**EXERCISE DATA:**
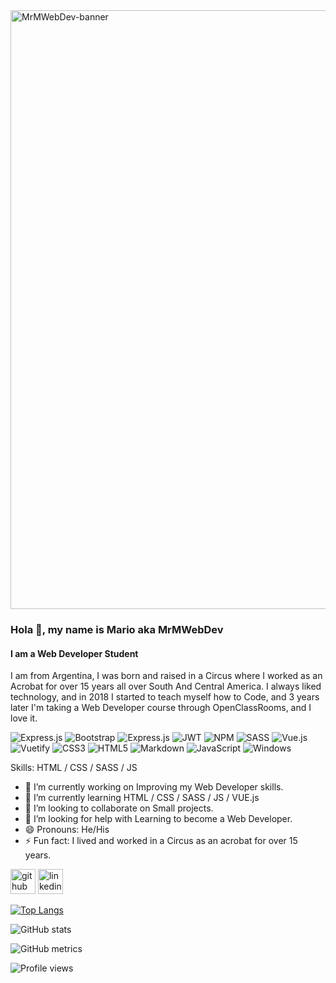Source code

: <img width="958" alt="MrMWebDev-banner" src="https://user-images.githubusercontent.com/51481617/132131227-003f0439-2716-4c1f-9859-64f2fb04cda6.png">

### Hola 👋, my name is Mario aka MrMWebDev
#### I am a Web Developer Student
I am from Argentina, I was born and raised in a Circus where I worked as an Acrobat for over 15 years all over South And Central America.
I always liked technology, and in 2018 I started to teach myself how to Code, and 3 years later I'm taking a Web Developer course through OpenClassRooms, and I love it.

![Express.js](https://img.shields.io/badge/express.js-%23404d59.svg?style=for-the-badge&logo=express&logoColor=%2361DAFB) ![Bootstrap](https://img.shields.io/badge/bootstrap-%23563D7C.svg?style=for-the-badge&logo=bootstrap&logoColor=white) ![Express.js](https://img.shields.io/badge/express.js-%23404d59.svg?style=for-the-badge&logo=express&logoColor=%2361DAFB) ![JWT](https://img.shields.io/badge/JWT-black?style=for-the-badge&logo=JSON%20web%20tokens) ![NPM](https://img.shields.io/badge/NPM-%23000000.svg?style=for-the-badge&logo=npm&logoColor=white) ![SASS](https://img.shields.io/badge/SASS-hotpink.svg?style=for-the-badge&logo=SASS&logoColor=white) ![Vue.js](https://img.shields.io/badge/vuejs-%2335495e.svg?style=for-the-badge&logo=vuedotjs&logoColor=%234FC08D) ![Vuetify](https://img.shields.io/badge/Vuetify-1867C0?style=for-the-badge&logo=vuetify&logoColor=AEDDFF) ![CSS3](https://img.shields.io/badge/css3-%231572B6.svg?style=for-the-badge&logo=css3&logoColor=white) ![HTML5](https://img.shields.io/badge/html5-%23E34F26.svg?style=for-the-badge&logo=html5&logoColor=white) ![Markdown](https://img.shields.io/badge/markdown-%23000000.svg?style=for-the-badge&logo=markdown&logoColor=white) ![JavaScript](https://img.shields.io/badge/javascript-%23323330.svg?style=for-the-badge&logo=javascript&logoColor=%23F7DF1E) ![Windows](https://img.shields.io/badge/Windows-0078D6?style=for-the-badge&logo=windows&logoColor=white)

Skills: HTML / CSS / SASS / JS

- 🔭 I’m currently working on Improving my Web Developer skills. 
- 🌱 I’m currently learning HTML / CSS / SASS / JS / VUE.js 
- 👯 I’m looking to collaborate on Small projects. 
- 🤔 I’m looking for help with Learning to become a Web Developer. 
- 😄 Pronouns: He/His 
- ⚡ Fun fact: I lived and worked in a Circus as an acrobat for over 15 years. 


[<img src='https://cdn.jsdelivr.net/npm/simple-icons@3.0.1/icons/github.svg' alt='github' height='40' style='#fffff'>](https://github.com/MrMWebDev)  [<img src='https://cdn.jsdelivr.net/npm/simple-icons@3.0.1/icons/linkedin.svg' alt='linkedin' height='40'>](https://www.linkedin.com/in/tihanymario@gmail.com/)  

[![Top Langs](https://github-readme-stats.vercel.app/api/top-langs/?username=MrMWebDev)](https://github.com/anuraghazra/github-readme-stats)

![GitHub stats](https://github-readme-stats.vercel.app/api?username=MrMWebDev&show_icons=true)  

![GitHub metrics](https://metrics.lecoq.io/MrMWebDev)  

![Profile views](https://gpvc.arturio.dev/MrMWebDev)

**TASK GOAL:** Can you recast the records, from their start through the line containing "I always liked", as a JSON list of strings with one string per line and blank lines omitted? Leave the pictures out of the answer.

**ANSWER FOR THE TASK:**
[
  "Source code",
  ": <img width=\"958\" alt=\"MrMWebDev-banner\" src=\"https://user-images.githubusercontent.com/51481617/132131227-003f0439-2716-4c1f-9859-64f2fb04cda6.png\">",
  "### Hola 👋, my name is Mario aka MrMWebDev",
  "#### I am a Web Developer Student",
  "I am from Argentina, I was born and raised in a Circus where I worked as an Acrobat for over 15 years all over South And Central America.",
  "I always liked technology, and in 2018 I started to teach myself how to Code, and 3 years later I'm taking a Web Developer course through OpenClassRooms, and I love it."
]